Porém com base num princípio judaico fundamental, profundamente enraizado, a saber, que todos os judeus são irmãos, a fama que você recebeu serviu para revelar algo que existia mesmo antes, ou seja, a conexão de todos os judeus, incluindo entre um judeu que mora na Terra Santa e um judeu que mora na Diáspora. É esta conexão que me estimulou a escrever estas palavras para você e sua família.

Outro fator que me motivou a escrever esta carta é a enorme inspiração que você despertou no coração de muitos de nossos irmãos judeus quando colocou tefilin no Muro Ocidental, um ato que mereceu grande publicidade e ecoou fortemente e de maneira positiva nas várias camadas de nossa nação, tanto em locais próximos quanto distantes.

Um elemento de consolo – na verdade, mais que apenas um elemento – é expressa na bênção ritual, consagrada por centenas de gerações de Torá e tradição entre nosso povo: "Que o Onipresente o conforte entre os enlutados de Tsion e Yerushalayim."
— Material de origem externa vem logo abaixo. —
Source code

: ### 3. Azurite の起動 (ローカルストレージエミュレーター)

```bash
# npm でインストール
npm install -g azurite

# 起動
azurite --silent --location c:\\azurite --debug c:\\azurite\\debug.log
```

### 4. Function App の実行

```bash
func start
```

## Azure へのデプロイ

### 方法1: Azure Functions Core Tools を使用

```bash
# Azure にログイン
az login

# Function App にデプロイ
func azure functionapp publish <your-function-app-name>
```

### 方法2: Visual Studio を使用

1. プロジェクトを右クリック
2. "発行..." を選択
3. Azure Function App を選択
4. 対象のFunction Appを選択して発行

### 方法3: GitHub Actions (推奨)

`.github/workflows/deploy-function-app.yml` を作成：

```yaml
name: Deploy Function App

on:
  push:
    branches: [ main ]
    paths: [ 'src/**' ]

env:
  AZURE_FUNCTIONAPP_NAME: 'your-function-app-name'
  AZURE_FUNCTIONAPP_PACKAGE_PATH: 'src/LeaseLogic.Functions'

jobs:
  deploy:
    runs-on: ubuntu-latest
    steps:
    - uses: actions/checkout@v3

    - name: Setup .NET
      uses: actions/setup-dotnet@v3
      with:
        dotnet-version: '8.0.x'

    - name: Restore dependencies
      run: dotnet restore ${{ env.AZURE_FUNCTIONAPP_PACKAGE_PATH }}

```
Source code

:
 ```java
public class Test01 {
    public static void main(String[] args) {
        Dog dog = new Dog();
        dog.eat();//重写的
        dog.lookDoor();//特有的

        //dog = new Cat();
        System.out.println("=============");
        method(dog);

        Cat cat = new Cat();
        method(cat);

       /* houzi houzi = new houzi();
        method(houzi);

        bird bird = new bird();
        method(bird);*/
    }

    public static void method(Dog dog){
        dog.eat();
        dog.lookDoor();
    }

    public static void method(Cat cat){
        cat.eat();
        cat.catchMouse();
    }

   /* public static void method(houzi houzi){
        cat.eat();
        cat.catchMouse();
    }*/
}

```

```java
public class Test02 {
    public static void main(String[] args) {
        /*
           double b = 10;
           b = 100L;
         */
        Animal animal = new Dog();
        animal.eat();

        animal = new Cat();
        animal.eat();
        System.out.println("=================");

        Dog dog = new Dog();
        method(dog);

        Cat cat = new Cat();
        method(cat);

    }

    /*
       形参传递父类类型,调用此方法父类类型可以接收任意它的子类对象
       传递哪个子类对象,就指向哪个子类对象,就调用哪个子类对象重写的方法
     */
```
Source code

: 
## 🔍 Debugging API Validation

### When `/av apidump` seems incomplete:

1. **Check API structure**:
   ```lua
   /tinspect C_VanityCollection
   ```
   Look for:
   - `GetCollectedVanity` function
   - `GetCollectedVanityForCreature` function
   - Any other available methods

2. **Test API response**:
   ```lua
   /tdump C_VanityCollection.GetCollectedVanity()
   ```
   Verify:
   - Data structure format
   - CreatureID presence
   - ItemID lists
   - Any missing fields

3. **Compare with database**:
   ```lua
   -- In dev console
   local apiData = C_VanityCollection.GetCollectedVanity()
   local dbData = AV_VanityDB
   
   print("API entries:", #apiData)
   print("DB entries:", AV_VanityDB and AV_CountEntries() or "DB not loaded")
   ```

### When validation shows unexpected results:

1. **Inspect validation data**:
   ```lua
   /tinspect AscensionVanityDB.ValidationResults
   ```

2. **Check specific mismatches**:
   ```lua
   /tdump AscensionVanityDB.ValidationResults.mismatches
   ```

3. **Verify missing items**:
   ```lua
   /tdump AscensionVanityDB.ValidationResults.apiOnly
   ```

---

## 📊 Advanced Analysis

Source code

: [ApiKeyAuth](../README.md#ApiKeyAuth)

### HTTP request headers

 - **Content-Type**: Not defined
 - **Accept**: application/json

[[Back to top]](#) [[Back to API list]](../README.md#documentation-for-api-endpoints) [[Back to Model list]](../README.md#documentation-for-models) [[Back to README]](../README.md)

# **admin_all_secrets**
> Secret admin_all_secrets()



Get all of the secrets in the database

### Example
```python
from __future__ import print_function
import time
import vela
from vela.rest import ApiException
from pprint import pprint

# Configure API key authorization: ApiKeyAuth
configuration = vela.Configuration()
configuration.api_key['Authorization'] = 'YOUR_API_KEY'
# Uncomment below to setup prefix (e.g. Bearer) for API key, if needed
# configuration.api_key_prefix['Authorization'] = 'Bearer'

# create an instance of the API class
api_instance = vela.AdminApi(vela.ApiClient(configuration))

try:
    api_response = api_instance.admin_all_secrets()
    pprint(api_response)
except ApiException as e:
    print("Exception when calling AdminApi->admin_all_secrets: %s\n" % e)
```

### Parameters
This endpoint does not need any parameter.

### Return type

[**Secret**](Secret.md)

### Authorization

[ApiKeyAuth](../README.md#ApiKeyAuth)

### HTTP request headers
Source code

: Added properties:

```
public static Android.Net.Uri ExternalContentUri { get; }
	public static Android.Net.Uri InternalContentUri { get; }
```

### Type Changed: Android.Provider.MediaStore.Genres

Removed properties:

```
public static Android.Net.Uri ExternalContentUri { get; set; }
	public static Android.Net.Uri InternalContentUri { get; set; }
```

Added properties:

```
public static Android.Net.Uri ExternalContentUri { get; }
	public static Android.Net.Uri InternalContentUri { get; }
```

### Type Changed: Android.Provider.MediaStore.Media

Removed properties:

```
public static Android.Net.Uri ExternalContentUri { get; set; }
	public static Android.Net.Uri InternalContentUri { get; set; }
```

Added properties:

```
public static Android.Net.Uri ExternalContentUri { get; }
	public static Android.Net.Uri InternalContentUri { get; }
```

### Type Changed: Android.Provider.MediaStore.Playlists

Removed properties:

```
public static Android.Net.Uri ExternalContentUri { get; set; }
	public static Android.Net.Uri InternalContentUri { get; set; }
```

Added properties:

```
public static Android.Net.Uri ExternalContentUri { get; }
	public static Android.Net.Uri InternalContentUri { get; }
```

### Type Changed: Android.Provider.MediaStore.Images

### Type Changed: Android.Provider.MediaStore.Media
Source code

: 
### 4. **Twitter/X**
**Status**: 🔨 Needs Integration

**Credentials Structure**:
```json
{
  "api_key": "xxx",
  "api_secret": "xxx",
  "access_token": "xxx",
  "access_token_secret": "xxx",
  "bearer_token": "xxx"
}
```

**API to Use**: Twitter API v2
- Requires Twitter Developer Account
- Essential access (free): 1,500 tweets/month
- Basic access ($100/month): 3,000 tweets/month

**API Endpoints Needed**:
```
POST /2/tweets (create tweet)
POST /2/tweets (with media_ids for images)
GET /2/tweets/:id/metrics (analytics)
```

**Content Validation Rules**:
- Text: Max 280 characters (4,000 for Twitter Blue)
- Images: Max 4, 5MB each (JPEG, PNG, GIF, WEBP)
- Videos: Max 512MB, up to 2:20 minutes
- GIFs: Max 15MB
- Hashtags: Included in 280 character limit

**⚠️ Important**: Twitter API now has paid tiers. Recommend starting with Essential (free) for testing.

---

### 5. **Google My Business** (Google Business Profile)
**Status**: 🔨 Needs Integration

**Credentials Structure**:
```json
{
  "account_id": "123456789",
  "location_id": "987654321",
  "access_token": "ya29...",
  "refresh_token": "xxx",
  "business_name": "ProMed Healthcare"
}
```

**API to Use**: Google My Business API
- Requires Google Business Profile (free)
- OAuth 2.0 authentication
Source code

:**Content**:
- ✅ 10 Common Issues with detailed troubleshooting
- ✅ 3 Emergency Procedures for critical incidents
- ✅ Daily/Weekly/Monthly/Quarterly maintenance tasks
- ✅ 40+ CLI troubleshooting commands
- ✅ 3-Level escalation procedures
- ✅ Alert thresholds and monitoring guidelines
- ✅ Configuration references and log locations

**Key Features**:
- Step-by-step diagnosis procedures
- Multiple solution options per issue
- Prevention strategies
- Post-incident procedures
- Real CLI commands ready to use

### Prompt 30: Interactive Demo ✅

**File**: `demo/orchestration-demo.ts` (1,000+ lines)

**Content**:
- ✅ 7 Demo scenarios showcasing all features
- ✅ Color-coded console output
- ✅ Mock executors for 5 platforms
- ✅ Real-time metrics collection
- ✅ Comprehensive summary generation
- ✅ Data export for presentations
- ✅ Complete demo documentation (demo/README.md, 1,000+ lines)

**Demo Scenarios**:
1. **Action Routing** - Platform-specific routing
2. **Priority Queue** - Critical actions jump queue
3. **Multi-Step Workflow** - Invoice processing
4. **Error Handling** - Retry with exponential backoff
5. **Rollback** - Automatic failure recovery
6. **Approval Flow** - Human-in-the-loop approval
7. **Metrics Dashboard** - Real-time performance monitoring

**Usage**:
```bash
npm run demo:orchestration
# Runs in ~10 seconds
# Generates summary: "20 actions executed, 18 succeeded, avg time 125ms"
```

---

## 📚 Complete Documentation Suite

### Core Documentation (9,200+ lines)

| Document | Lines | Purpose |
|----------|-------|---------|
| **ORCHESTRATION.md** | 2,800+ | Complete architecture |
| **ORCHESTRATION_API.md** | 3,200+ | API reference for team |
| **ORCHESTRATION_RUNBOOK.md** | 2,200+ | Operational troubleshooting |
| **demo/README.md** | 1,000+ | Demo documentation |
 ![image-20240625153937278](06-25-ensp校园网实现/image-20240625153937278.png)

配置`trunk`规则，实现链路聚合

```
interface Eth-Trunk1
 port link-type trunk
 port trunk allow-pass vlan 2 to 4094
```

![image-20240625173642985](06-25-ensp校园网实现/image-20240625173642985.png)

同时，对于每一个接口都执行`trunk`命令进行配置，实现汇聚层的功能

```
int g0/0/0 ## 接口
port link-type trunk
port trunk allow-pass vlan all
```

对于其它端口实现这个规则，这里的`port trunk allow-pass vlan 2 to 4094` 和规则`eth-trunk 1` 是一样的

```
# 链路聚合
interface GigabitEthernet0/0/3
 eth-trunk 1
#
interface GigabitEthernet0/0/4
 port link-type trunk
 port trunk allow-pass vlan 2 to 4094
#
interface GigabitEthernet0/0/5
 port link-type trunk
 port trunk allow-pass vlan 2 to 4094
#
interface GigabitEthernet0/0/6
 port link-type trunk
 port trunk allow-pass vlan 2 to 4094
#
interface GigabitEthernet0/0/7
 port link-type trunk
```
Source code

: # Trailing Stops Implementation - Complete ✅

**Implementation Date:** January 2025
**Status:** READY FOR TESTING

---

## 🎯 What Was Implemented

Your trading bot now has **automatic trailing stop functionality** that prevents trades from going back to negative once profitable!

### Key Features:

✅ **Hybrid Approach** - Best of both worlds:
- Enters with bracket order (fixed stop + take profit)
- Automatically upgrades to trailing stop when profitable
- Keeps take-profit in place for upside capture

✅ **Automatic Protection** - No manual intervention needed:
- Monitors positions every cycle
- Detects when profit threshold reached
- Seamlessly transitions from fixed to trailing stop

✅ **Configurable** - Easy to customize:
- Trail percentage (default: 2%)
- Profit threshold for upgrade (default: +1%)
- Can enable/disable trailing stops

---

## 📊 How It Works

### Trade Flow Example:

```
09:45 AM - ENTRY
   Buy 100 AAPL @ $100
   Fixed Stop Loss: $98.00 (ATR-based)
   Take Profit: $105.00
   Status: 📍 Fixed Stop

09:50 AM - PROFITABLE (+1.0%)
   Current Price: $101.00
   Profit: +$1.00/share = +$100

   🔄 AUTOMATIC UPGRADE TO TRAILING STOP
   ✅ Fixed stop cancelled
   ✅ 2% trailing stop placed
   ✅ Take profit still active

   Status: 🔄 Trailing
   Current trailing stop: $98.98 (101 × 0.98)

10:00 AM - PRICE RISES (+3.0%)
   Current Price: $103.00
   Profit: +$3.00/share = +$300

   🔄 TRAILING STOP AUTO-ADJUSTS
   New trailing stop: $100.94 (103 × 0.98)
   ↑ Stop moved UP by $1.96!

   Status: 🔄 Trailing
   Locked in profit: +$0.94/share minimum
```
Diante disso, a conexão entre o enlutado a quem esta bênção é dirigida e os enlutados pela destruição de Jerusalém e do Templo Sagrado parece bastante intrigante. Na verdade, porém, o principal consolo incorporado por essa frase está em seu conteúdo interno: a saber, que assim como a dor de Tsion e Yerushalayim é comum a todos os filhos e filhas de Israel onde quer que estejam (embora seja mais palpável àqueles que moram em Jerusalém e realmente vêem o Muro Ocidental e as ruínas do nosso Templo Sagrado, que para aqueles que estão distantes, mesmo assim, mesmo aqueles que moram longe, sentem grande dor e tristeza pela destruição), também o sofrimento de um único judeu ou família judia é compartilhado por toda a nação. Pois, como ensinaram nossos Sábios1 , todo o povo de Israel constituí uma entidade completa...2

O Rebe estava lembrando Sharon de uma verdade essencial: não estamos sozinhos. A nação judaica é uma unidade única. Nossas alegrias particulares são as alegrias de nosso povo; nossas perdas são as perdas de nossa nação.